= Direction =
Copy the classification lines of all the records below without changing a word, and leave the pictures out.
* Begin *
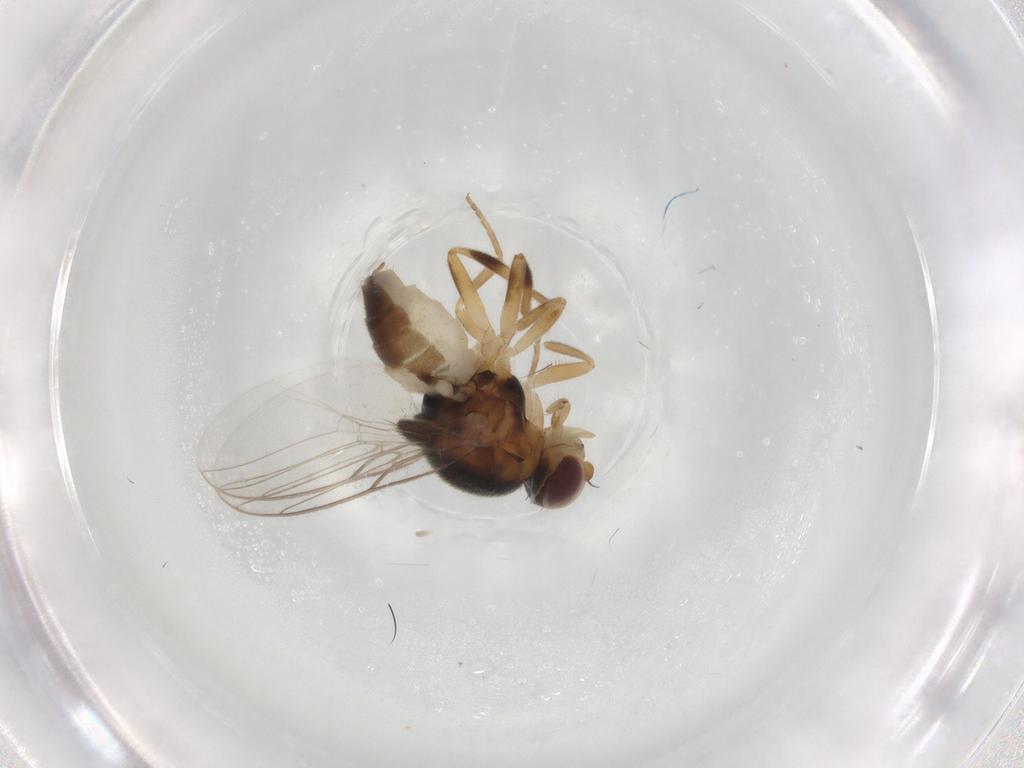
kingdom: Animalia
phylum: Arthropoda
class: Insecta
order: Diptera
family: Chloropidae
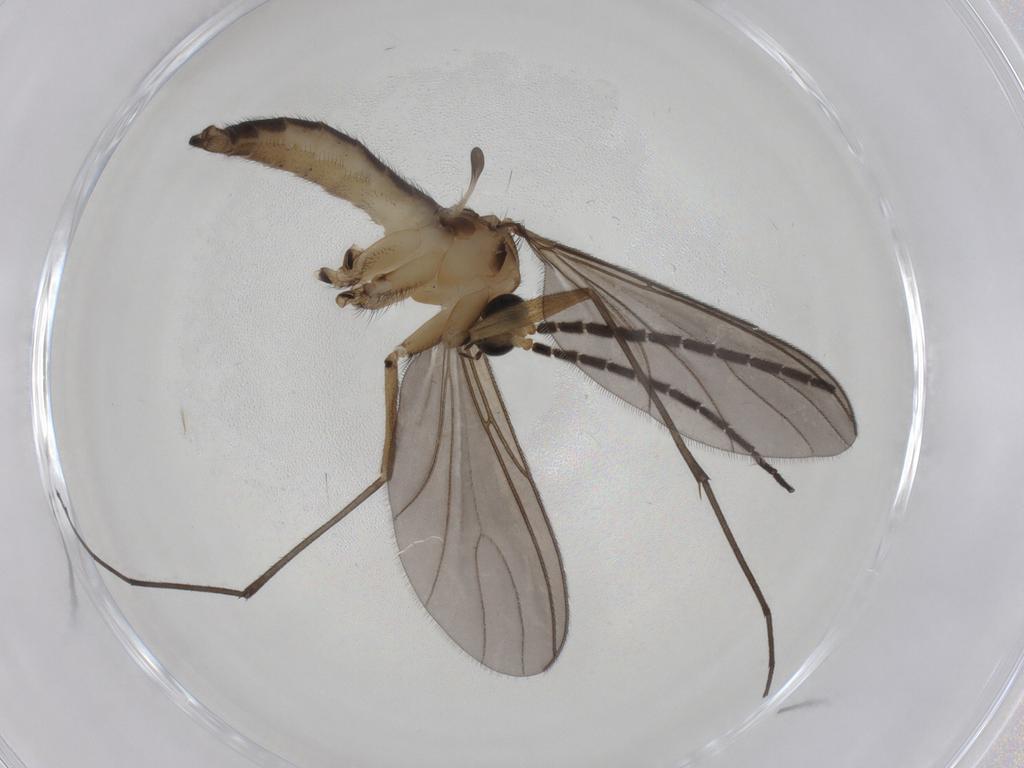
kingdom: Animalia
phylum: Arthropoda
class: Insecta
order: Diptera
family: Sciaridae
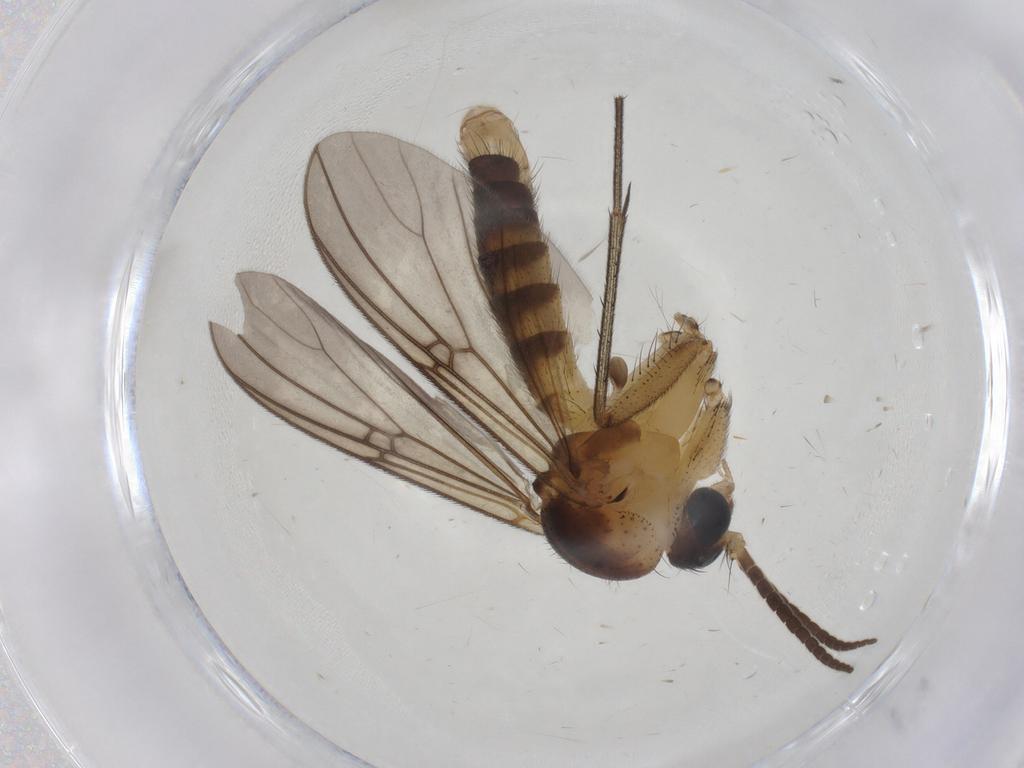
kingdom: Animalia
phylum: Arthropoda
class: Insecta
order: Diptera
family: Mycetophilidae
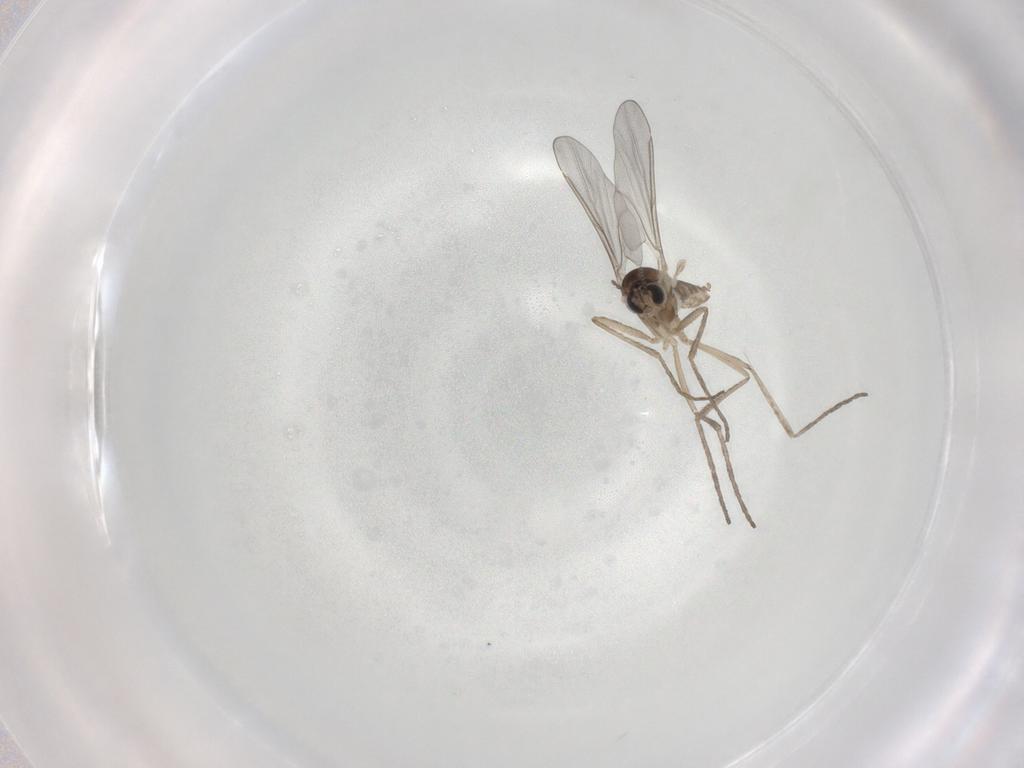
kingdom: Animalia
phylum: Arthropoda
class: Insecta
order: Diptera
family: Cecidomyiidae
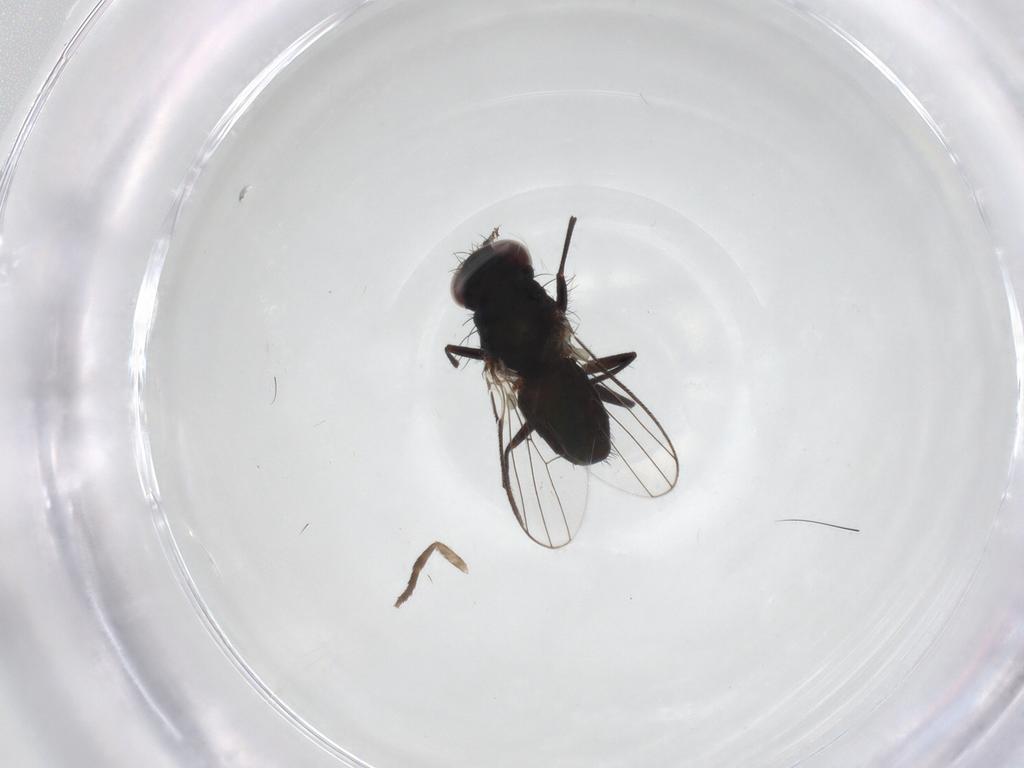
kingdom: Animalia
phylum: Arthropoda
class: Insecta
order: Diptera
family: Carnidae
* End *
= Solution to the exercise =
kingdom: Animalia
phylum: Arthropoda
class: Insecta
order: Diptera
family: Chloropidae
kingdom: Animalia
phylum: Arthropoda
class: Insecta
order: Diptera
family: Sciaridae
kingdom: Animalia
phylum: Arthropoda
class: Insecta
order: Diptera
family: Mycetophilidae
kingdom: Animalia
phylum: Arthropoda
class: Insecta
order: Diptera
family: Cecidomyiidae
kingdom: Animalia
phylum: Arthropoda
class: Insecta
order: Diptera
family: Carnidae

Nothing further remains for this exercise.